▸ **Texto proporcionado**:
□ □ □

EDITORIAL

PROYECTO COMUNITARIO EN AZUL: ¿POR QUÉ NO?

De cada cien habitantes de esta nación, al menos 30 son pobres. Una realidad tan cruda e increíble como imposible de revertir en el corto plazo. La dirigencia política debe diseñar y ayudar a instrumentar todo aquel mecanismo que sea un paliativo para quienes la están pasando verdaderamente mal, a menudo sin un plato de comida que llevar a la mesa.

Si estuviéramos hablando de un país que carece de recursos, sería una cosa, pero Argentina cuenta con tierras sumamente ricas para generar alimentos saludables y nutritivos.

En Azul seguramente hay familias que carecen de alimentos indispensables para su desarrollo. Ante la pobreza de fuentes laborales, los padres de esos chicos dependerán de la posibilidad diaria de conseguir dinero para comprar comestibles. Con la inflación no alcanzan a comprar los componentes básicos de una canasta alimentaria, como lácteos, carne, frutas y verduras.

□ □ □

▸ **Datos extraídos**:
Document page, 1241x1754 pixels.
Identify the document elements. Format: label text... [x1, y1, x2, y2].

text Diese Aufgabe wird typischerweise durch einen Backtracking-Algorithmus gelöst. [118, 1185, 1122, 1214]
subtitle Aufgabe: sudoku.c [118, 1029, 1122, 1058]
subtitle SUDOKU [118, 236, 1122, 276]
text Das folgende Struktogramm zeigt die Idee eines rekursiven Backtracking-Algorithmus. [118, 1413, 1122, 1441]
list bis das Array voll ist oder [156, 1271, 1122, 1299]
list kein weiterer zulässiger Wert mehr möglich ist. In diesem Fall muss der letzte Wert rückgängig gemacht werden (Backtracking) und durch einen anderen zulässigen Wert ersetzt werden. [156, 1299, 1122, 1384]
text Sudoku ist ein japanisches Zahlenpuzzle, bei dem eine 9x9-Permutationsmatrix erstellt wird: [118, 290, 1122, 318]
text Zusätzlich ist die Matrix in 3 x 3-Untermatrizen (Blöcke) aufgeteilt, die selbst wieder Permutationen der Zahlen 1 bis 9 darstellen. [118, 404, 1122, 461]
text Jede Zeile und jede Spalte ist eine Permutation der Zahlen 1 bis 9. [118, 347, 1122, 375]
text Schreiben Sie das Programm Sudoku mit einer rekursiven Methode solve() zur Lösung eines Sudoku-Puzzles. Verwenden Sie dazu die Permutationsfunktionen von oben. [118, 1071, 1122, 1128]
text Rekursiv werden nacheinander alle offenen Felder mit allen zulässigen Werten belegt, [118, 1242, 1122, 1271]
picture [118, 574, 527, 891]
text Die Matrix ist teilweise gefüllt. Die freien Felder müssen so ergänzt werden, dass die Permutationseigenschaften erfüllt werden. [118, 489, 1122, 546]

□ □ □

Reproduzca literalmente el pasaje del editorial sobre la pobreza comenzando en "De cada cien" y terminando en "saludables y nutritivos.".

De cada cien habitantes de esta nación, al menos 30 son pobres. Una realidad tan cruda e increíble como imposible de revertir en el corto plazo. La dirigencia política debe diseñar y ayudar a instrumentar todo aquel mecanismo que sea un paliativo para quienes la están pasando verdaderamente mal, a menudo sin un plato de comida que llevar a la mesa.

Si estuviéramos hablando de un país que carece de recursos, sería una cosa, pero Argentina cuenta con tierras sumamente ricas para generar alimentos saludables y nutritivos.